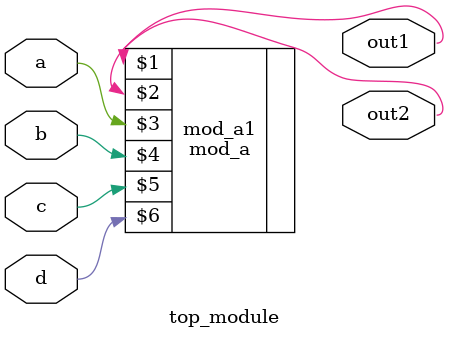
<source format=v>
module top_module ( 
    input a, 
    input b, 
    input c,
    input d,
    output out1,
    output out2
);
    
    mod_a mod_a1( out1, out2, a, b, c, d );

endmodule
</source>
════════════════
## REQUIREMENT
Hand back every line of the material, exactly, without the pictures.

## RESPONSE AREA
<source format=v>
module top_module ( 
    input a, 
    input b, 
    input c,
    input d,
    output out1,
    output out2
);
    
    mod_a mod_a1( out1, out2, a, b, c, d );

endmodule
</source>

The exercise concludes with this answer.